Do these results have anything to offer for humans? As an adopted person who is chronically anxious, my mind is tempted to run amok with the potentials of this research. Could this be another possible explanation for my incessant tendency to worry or my biggest phobia?


Well, maybe, but we can't say just yet. Jumping to any conclusions about my, or any other human's, mental state based on the olfactory fears of lab animals seems wildly premature, if not totally irresponsible. Mice are not humans, so we cannot simply map these results onto the human species. However, the researchers are hopeful that future studies may provide some clues.

"Such a phenomenon may contribute to the etiology and potential intergenerational transmission of risk for neuropsychiatric disorders, such as phobias, anxiety, and post-traumatic stress disorder," write Dias and Ressler. But that doesn't mean we inherit memories of fear. As Dias told Virginia Hughes over at National Geographic, "I don't know if it's a memory. It's a sensitivity for now."

Fascinating as the data in the paper may be, it is not without its skeptics. Criticisms hinge mainly upon two factors. First, there's the researchers' inability to describe the mechanism by which the sensitivities manifest. As has been the case with similar studies, a definite molecular mechanism behind transgenerational epigenetic inheritance is elusive. Secondly, even the slightest whiff of Lamarckism—think of the giraffe necks—gives some scientists pause.

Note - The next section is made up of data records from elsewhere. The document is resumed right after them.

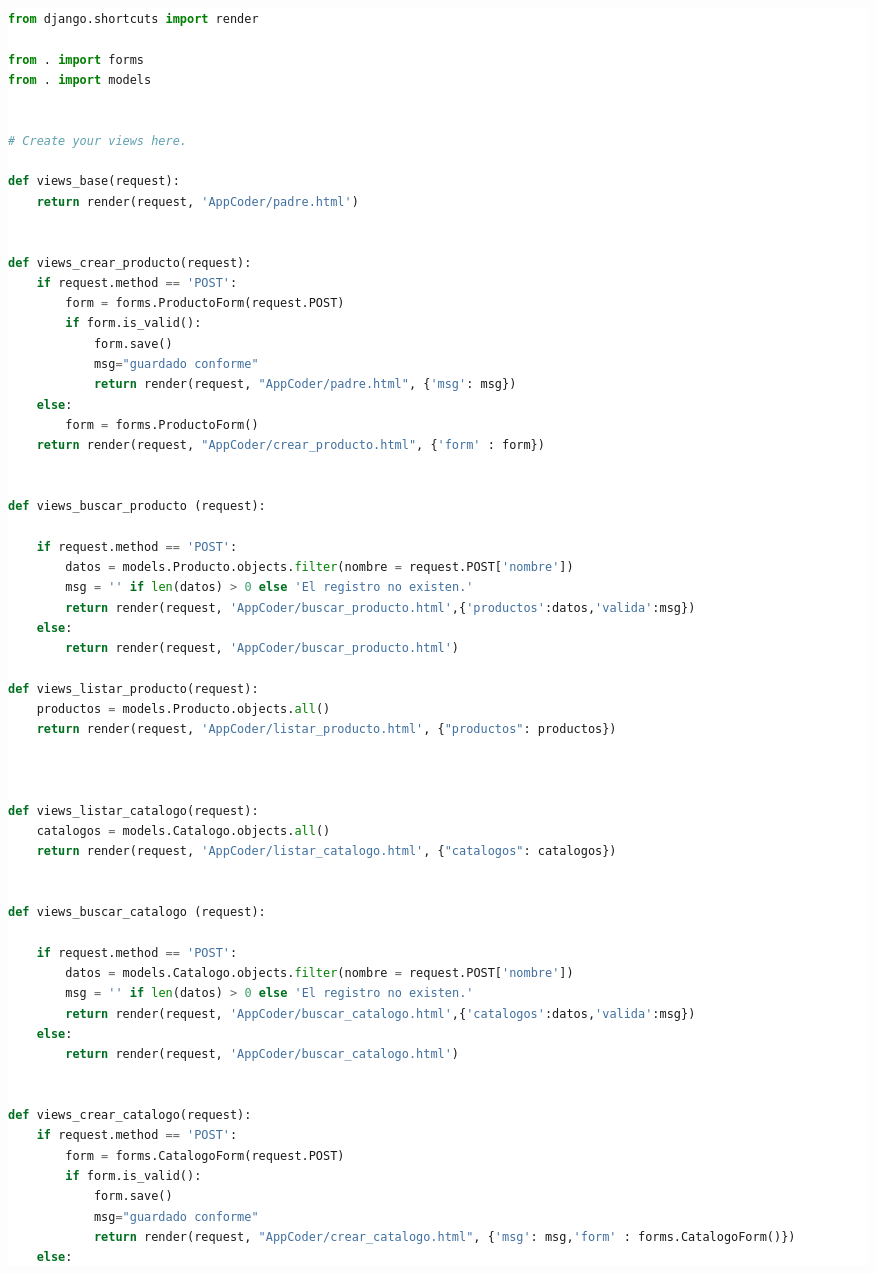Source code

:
 ```python
from django.shortcuts import render

from . import forms
from . import models


# Create your views here.

def views_base(request):
    return render(request, 'AppCoder/padre.html')
    

def views_crear_producto(request):
    if request.method == 'POST':
        form = forms.ProductoForm(request.POST)
        if form.is_valid():
            form.save()
            msg="guardado conforme"
            return render(request, "AppCoder/padre.html", {'msg': msg})
    else:
        form = forms.ProductoForm()
    return render(request, "AppCoder/crear_producto.html", {'form' : form})


def views_buscar_producto (request):
    
    if request.method == 'POST':
        datos = models.Producto.objects.filter(nombre = request.POST['nombre'])   
        msg = '' if len(datos) > 0 else 'El registro no existen.'
        return render(request, 'AppCoder/buscar_producto.html',{'productos':datos,'valida':msg}) 
    else:
        return render(request, 'AppCoder/buscar_producto.html')

def views_listar_producto(request):
    productos = models.Producto.objects.all()    
    return render(request, 'AppCoder/listar_producto.html', {"productos": productos}) 



def views_listar_catalogo(request):
    catalogos = models.Catalogo.objects.all()    
    return render(request, 'AppCoder/listar_catalogo.html', {"catalogos": catalogos}) 


def views_buscar_catalogo (request):
    
    if request.method == 'POST':
        datos = models.Catalogo.objects.filter(nombre = request.POST['nombre'])   
        msg = '' if len(datos) > 0 else 'El registro no existen.'
        return render(request, 'AppCoder/buscar_catalogo.html',{'catalogos':datos,'valida':msg}) 
    else:
        return render(request, 'AppCoder/buscar_catalogo.html')
    
    
def views_crear_catalogo(request):
    if request.method == 'POST':
        form = forms.CatalogoForm(request.POST)
        if form.is_valid():
            form.save()
            msg="guardado conforme"
            return render(request, "AppCoder/crear_catalogo.html", {'msg': msg,'form' : forms.CatalogoForm()})
    else:
```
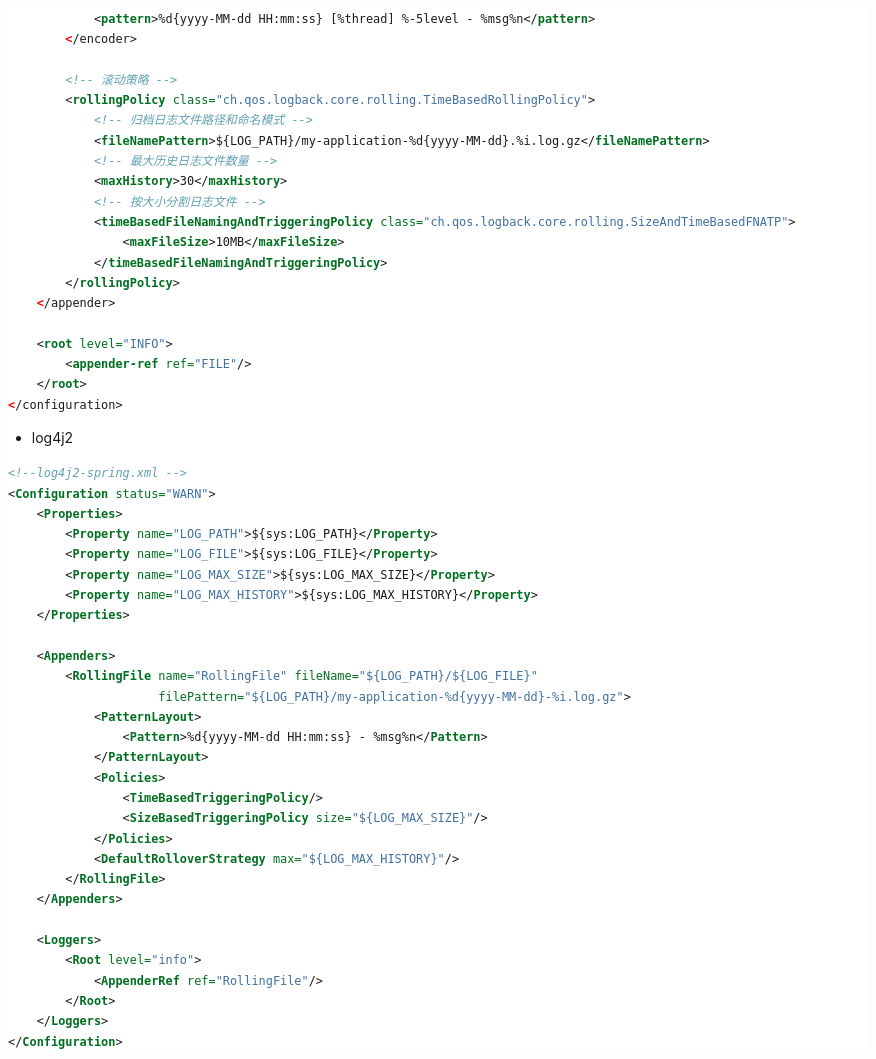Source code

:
 ```xml
            <pattern>%d{yyyy-MM-dd HH:mm:ss} [%thread] %-5level - %msg%n</pattern>
        </encoder>

        <!-- 滚动策略 -->
        <rollingPolicy class="ch.qos.logback.core.rolling.TimeBasedRollingPolicy">
            <!-- 归档日志文件路径和命名模式 -->
            <fileNamePattern>${LOG_PATH}/my-application-%d{yyyy-MM-dd}.%i.log.gz</fileNamePattern>
            <!-- 最大历史日志文件数量 -->
            <maxHistory>30</maxHistory>
            <!-- 按大小分割日志文件 -->
            <timeBasedFileNamingAndTriggeringPolicy class="ch.qos.logback.core.rolling.SizeAndTimeBasedFNATP">
                <maxFileSize>10MB</maxFileSize>
            </timeBasedFileNamingAndTriggeringPolicy>
        </rollingPolicy>
    </appender>

    <root level="INFO">
        <appender-ref ref="FILE"/>
    </root>
</configuration>

```

- log4j2

```xml
<!--log4j2-spring.xml -->
<Configuration status="WARN">
    <Properties>
        <Property name="LOG_PATH">${sys:LOG_PATH}</Property>
        <Property name="LOG_FILE">${sys:LOG_FILE}</Property>
        <Property name="LOG_MAX_SIZE">${sys:LOG_MAX_SIZE}</Property>
        <Property name="LOG_MAX_HISTORY">${sys:LOG_MAX_HISTORY}</Property>
    </Properties>

    <Appenders>
        <RollingFile name="RollingFile" fileName="${LOG_PATH}/${LOG_FILE}"
                     filePattern="${LOG_PATH}/my-application-%d{yyyy-MM-dd}-%i.log.gz">
            <PatternLayout>
                <Pattern>%d{yyyy-MM-dd HH:mm:ss} - %msg%n</Pattern>
            </PatternLayout>
            <Policies>
                <TimeBasedTriggeringPolicy/>
                <SizeBasedTriggeringPolicy size="${LOG_MAX_SIZE}"/>
            </Policies>
            <DefaultRolloverStrategy max="${LOG_MAX_HISTORY}"/>
        </RollingFile>
    </Appenders>

    <Loggers>
        <Root level="info">
            <AppenderRef ref="RollingFile"/>
        </Root>
    </Loggers>
</Configuration>

```
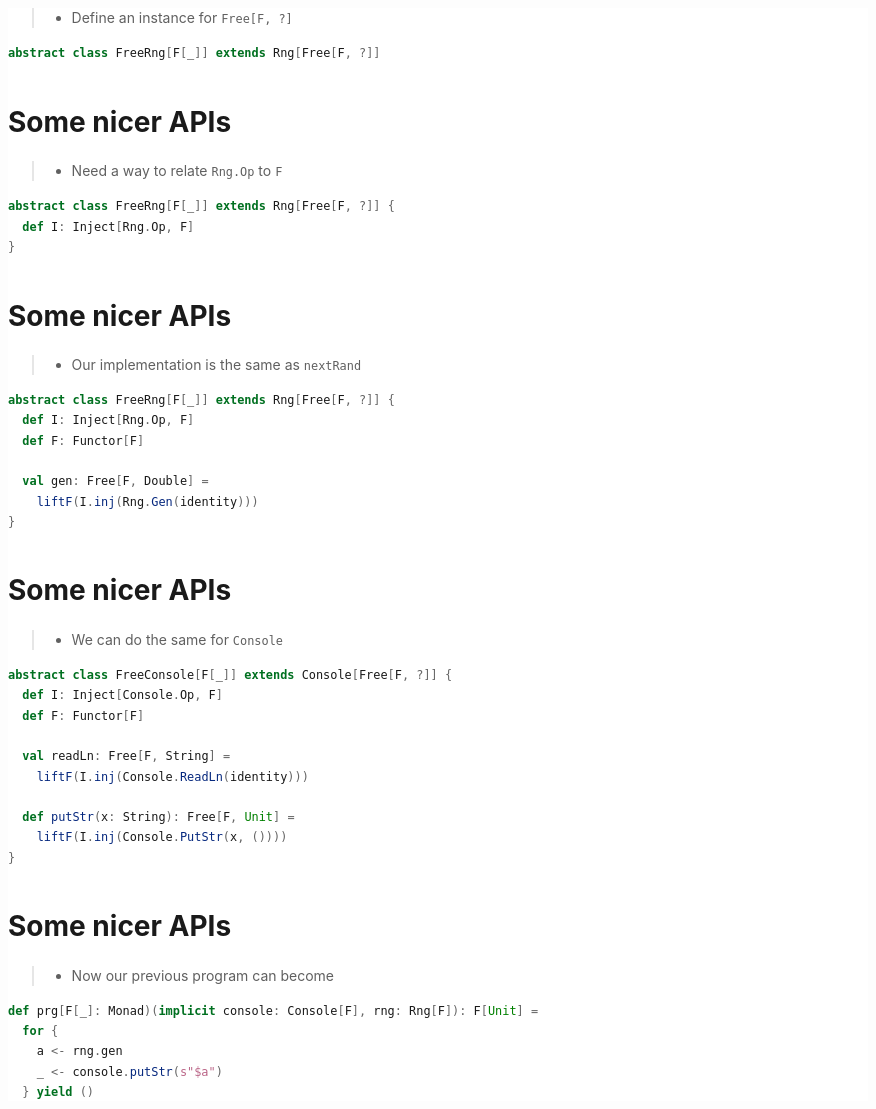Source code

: > * Define an instance for `Free[F, ?]`

```scala
abstract class FreeRng[F[_]] extends Rng[Free[F, ?]]
```

# Some nicer APIs

> * Need a way to relate `Rng.Op` to `F`

```scala
abstract class FreeRng[F[_]] extends Rng[Free[F, ?]] {
  def I: Inject[Rng.Op, F]
}
```

# Some nicer APIs

> * Our implementation is the same as `nextRand`

```scala
abstract class FreeRng[F[_]] extends Rng[Free[F, ?]] {
  def I: Inject[Rng.Op, F]
  def F: Functor[F]

  val gen: Free[F, Double] =
    liftF(I.inj(Rng.Gen(identity)))
}
```

# Some nicer APIs

> * We can do the same for `Console`

```scala
abstract class FreeConsole[F[_]] extends Console[Free[F, ?]] {
  def I: Inject[Console.Op, F]
  def F: Functor[F]

  val readLn: Free[F, String] =
    liftF(I.inj(Console.ReadLn(identity)))

  def putStr(x: String): Free[F, Unit] =
    liftF(I.inj(Console.PutStr(x, ())))
}
```

# Some nicer APIs

> * Now our previous program can become

```scala
def prg[F[_]: Monad)(implicit console: Console[F], rng: Rng[F]): F[Unit] =
  for {
    a <- rng.gen
    _ <- console.putStr(s"$a")
  } yield ()
```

Objections to the work are summed up best by the comments that Timothy Bestor, a molecular biologist stationed at Columbia University, shared with "The claims they make are so extreme they kind of violate the principle that extraordinary claims require extraordinary proof." But his statements are countered by other scientists, who have called the work "awe-inspiring biology" and "compelling."

Despite the division amongst their peers, Dias and Ressler insist that this plus data from other studies does in fact "emphasize that transgenerational epigenetic inheritance does occur in mammals." And they are already designing plans for their next project as Dias explained to Hughes: examining whether or not a fear learned and then unlearned in a parent generation would get passed on to offspring.